[[ Passage shown, beginning ]]

BishopAccountability.org

I was groomed by my teacher aged 11 after he offered to ‘teach me how to kiss’

By Amy Nickell
Sun
July 1, 2019

https://www.thesun.co.uk/news/9388891/i-was-groomed-by-my-teacher/

Rachel was hiding her secret for 25 years

Graham Wilcock was 'unrecognisable' in court according to his victim

Rachel's teacher kissed her when she was just 11 years old

Initially the attention made Rachel feel special

Graham was abused by his teacher

CATCHING Graham Wilcock's eye across the school playground, 11-year-old Rachel Rounds smiled shyly and blushed.

However this wasn't an innocent childhood romance - perverted Graham was Rachel's 28-year-old teacher, and he would go on to abuse the teen over three years.

Rachel says: "You think you're grown up and as a teenager you know everything but you realise you don't and you are still a child.

"That makes what Graham did worse because it's taking away somebody's innocence, and that's what he did to me."

Sadly, she's not alone. In the last five years in the UK over 200 teachers have been struck off as a result of sexual misconduct with students.

Groomed and sexually abused, married mum-of-one Rachel, now 43, kept her personal ordeal secret for 25 years.

Ahead of a new Channel 5 documentary which airs on Monday called Teacher’s Pet, Rachel, from Wiltshire, has bravely spoken out about the abuse she suffered at the hands of her school’s deputy headteacher...

'Let me teach you how to kiss'

The abuse began when 11-year-old Rachel was grieving the sudden loss of her 48-year-old father after an epileptic seizure.

Graham Wilcock, then 28, invited year seven student Rachel into his office, offering her a shoulder to cry on.

But rather than supporting her in her grief in a professional manner, Rachel says things quickly turned sexual.

"He kissed me and said ‘You don’t know how to kiss, do you?’, let me teach you and kissed me in a mouth open, adult way,” she says.

Initially, Rachel was flattered by the attention, and began going to his classroom after school and spending hours in his company.

“I felt special… but part of me knew it was wrong even then and I didn’t tell anyone. I wanted to almost show off to a friend but I kept it a secret,” she says.

[[ Passage shown, end ]]

Problem 1: In the article about Rachel Rounds, how old was Rachel's father when he died?
Problem 2: Rewrite the article about Rachel Rounds from "Sadly, she's not" up to and including "for 25 years.", putting "pupils" in place of "students".
Problem 3: Write the next part of the news article about Rachel Rounds, starting right after its last sentence.

[[ Entries shown, beginning ]]

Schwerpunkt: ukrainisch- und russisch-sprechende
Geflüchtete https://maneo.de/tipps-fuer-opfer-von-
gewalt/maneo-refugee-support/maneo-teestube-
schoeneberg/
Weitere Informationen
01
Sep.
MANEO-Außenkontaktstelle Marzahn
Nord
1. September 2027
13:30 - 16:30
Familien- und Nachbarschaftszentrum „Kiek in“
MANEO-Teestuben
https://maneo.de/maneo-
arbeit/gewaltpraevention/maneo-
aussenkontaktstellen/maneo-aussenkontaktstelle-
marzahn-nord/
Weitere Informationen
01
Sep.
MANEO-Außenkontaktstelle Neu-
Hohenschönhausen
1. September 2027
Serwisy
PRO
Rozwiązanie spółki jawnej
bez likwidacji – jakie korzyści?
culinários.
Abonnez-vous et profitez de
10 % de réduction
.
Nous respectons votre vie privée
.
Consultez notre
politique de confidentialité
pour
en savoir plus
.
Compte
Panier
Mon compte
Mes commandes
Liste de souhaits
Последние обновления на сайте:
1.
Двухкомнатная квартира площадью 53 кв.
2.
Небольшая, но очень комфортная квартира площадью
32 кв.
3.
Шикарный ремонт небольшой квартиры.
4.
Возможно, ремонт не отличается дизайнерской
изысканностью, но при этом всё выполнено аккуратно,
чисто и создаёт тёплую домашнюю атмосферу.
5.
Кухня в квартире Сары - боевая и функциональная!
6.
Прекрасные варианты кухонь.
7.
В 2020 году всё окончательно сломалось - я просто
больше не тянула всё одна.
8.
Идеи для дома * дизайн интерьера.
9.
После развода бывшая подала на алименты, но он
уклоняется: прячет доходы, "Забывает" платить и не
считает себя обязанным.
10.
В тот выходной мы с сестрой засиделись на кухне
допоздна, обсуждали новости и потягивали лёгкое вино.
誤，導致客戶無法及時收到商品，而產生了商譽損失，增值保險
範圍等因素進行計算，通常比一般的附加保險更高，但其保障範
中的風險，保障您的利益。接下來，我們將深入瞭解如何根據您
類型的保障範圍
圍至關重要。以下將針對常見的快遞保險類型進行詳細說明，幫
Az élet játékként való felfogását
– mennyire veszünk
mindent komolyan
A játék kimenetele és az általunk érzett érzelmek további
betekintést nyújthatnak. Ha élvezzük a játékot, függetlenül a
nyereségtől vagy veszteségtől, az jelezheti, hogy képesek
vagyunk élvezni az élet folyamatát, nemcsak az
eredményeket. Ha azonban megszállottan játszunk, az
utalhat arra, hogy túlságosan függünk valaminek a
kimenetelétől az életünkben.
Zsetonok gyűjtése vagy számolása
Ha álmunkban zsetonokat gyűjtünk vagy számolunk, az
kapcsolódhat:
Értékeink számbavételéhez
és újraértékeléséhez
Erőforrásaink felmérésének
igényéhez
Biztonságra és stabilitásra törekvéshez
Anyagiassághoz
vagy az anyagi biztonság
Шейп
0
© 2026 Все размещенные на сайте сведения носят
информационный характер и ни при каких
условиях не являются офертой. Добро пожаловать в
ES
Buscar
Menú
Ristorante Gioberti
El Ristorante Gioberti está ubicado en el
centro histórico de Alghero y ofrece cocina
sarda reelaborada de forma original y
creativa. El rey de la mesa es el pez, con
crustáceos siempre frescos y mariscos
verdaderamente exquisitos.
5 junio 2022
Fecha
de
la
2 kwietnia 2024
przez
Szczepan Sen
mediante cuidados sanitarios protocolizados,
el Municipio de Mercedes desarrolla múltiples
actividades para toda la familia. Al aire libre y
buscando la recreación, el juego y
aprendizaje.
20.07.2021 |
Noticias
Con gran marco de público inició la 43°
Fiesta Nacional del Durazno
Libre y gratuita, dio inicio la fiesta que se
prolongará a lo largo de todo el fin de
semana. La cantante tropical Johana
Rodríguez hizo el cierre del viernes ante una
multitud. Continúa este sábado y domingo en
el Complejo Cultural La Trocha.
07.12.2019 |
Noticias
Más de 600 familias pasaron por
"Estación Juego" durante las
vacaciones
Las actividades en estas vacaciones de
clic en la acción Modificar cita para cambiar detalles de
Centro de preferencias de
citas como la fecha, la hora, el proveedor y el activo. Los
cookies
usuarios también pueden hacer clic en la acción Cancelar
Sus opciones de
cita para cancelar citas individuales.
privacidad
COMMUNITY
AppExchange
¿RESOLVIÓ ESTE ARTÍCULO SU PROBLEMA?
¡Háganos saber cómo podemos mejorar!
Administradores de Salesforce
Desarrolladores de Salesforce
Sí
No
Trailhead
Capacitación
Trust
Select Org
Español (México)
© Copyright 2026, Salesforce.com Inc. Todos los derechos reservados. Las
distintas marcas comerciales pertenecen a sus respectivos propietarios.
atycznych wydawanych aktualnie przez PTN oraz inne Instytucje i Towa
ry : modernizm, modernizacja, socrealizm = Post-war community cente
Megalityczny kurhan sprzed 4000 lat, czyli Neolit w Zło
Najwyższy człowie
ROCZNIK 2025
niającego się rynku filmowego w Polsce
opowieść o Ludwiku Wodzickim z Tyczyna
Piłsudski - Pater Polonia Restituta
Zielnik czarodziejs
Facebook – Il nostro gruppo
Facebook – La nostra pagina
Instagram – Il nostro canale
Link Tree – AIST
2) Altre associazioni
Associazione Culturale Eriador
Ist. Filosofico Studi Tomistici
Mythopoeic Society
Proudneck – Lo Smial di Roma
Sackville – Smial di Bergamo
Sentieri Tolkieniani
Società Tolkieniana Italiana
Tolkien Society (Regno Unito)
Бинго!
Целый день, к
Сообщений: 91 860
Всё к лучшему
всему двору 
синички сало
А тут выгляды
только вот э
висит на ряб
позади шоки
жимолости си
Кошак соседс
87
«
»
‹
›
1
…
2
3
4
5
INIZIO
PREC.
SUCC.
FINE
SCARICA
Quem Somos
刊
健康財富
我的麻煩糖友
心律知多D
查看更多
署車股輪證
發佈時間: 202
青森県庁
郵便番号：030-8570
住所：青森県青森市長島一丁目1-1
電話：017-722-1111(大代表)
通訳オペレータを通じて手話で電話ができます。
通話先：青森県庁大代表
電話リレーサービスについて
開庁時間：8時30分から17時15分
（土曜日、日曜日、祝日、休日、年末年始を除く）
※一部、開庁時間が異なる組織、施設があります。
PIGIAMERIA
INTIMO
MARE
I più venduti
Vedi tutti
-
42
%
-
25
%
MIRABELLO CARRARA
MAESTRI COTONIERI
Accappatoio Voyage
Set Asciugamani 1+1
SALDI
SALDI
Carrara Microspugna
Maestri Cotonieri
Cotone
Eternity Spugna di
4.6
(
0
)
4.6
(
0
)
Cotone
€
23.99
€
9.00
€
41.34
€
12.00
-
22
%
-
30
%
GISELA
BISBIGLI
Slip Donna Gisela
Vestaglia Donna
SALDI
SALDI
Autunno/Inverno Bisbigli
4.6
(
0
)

[[ Entries shown, end ]]

Task response 1: He was 48 years old.

Task response 2:
Sadly, she's not alone. In the last five years in the UK over 200 teachers have been struck off as a result of sexual misconduct with pupils.

Groomed and sexually abused, married mum-of-one Rachel, now 43, kept her personal ordeal secret for 25 years.

Task response 3:
'He took away my innocence'

When Rachel was 13, Wilcock lured her to his home for sex while his wife was out at work.

“He totally took away my innocence,” Rachel says. “The notion of a male teacher inviting a pupil to his house sounds incredibly suspicious in today’s society, but during the Eighties no one gave much thought to predatory paedophiles."

The abuse - which lasted for three years - was also emotional.

Wilcock began to berate Rachel’s weight – and she developed an eating disorder.

She says: “While privately he would tell me that he loved me, in public he’d bully me - calling me fat and ugly in front of other pupils."

'Like a kid in a candy store' 

By the time she was 16, Rachel had been abused by Graham for three years.

Rachel says: "I really began to see what was happening between me and Graham was not normal. I just wanted to get away."

Finally, when Rachel left school she was finally able to escape his clutches, and went on to lead a normal life, working as a broadcaster.

However, a few years later, Rachel saw a post on Facebook that said Graham was now working in a Romanian orphanage.

She says: “Someone posted something like: ‘It’s like putting a kid in a candy store’, and it’s only then I realised I wasn’t the only one he'd abused.”

Battling with the strong emotions that the shock news threw up, Rachel attempted to overdose and take her own life.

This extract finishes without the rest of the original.